Le Premier Ministre Adolphe Muzito a fait part ce mardi 3 novembre 2009 de la réception samedi 31 Octobre dernier de la lettre du FMI (Fonds Monétaire International) et la Banque Mondiale, confirmant deux points majeurs :
1. la convention de collaboration ainsi amendée est compatible avec la viabilité de la dette, et
2. le montage financier est concessionnel, avec un élément don variant entre 42% et 46%.
Aux yeux du gouvernement, il s’agit d’une bonne nouvelle qui, selon le Premier Ministre, permet au Gouvernement de concilier l’objectif d’accélération du développement des infrastructures, dans le cadre du programme sino-congolais,avec l’impératif d’obtention d’un allégement significatif de la dette, dans le cadre de l’initiative PPTE(Pays Pauvres Très Endettés).
Il convient de retenir que la mise en œuvre par le Conseil d’administration du FMI d’un programme FRPC (Facilité de Réduction de la Pauvreté pour la Croissance) en faveur de la RD Congo passe par l’obtention des assurances de financement lors de la prochaine réunion du Club de Paris prévue pour le 18 novembre 2009.

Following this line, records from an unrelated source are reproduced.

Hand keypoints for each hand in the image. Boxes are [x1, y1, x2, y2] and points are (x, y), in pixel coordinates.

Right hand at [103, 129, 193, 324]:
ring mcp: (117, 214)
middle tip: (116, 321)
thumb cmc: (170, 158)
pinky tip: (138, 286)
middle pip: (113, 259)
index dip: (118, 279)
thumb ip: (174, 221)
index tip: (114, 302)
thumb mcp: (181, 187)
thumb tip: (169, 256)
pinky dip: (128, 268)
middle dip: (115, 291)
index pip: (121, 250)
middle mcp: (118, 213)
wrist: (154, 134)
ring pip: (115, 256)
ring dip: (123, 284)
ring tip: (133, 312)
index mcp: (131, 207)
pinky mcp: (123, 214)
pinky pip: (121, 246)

En présence des Ambassadeurs de l’Union Européenne et des chefs de Mission de la Banque Mondiale et du Fonds Monétaire International, le Premier Ministre a dit qu’ « il a transmis depuis lundi, 2 novembre 2009 au Secrétariat du Club de Paris une étude sur l’analyse de viabilité de la dette et l’évaluation par les services du FMI et de » la Banque Mondiale du degré de concessionnalité du financement des projets dans le cadre de la convention de collaboration sino-congolaise.

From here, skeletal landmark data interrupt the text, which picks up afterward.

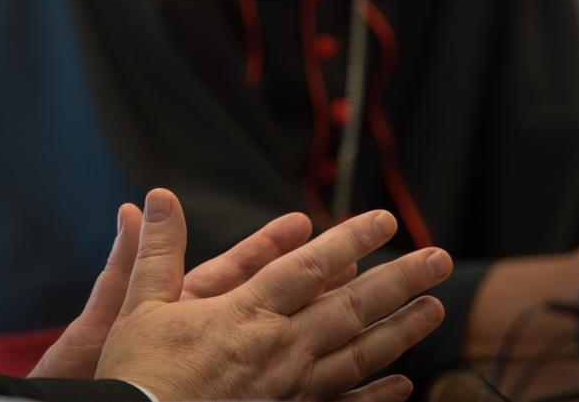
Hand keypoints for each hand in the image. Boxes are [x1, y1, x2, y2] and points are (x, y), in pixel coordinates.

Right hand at [90, 189, 450, 400]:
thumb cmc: (139, 373)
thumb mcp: (140, 304)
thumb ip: (158, 249)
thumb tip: (158, 196)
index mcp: (245, 315)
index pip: (309, 268)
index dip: (349, 240)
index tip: (384, 220)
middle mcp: (279, 349)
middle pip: (351, 309)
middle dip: (398, 280)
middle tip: (439, 260)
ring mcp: (289, 387)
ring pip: (357, 355)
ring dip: (400, 330)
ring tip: (435, 309)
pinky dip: (376, 394)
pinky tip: (403, 384)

Le chef du gouvernement a saisi l’opportunité de la réunion pour demander aux diplomates présents de faire le plaidoyer auprès de leurs pays respectifs pour que l’issue de la réunion du Club de Paris soit favorable à la RD Congo.

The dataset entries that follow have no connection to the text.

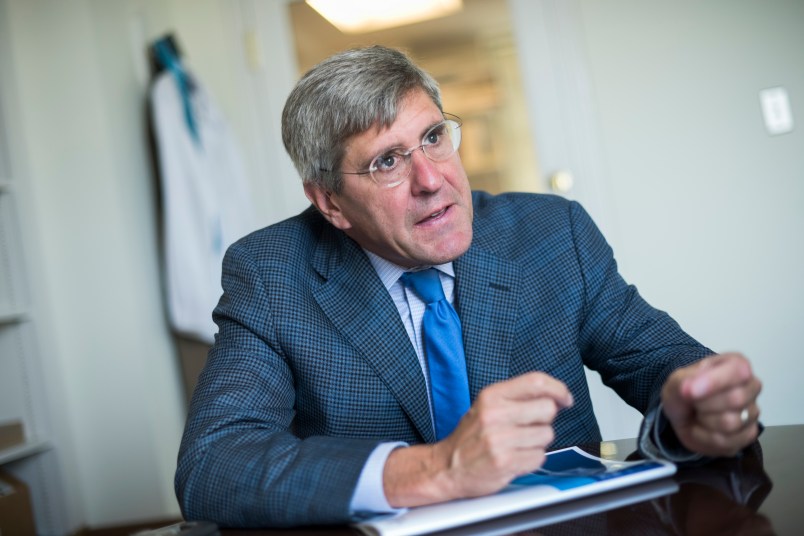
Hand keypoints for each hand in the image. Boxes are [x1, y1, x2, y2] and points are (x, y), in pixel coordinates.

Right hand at [383, 372, 572, 506]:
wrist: (446, 467)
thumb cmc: (470, 437)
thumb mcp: (487, 406)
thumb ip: (517, 398)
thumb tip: (555, 397)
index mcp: (492, 396)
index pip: (536, 382)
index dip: (558, 389)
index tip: (565, 398)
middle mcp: (495, 414)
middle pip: (547, 409)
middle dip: (545, 420)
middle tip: (529, 427)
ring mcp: (499, 439)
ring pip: (546, 435)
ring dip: (537, 442)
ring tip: (517, 445)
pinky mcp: (505, 461)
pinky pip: (539, 457)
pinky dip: (531, 459)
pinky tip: (515, 458)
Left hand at [661, 353, 761, 456]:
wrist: (683, 414)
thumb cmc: (684, 391)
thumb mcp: (676, 380)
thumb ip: (683, 381)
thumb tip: (690, 389)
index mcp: (737, 365)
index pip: (737, 371)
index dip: (714, 382)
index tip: (690, 391)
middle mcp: (752, 386)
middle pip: (736, 399)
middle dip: (704, 404)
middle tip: (694, 402)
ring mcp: (753, 412)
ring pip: (730, 423)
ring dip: (704, 421)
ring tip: (699, 414)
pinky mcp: (748, 434)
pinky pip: (728, 441)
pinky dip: (706, 437)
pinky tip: (703, 428)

Le Premier Ministre Adolphe Muzito a rappelé à toute l’assistance la volonté politique de son gouvernement, sous l’impulsion du Chef de l’Etat, à tout mettre en œuvre pour l’assainissement de la gestion des finances publiques à travers l’amélioration de la qualité de la dépense publique et la restructuration des administrations de collecte d’impôts et des taxes ainsi que la transformation des entreprises publiques.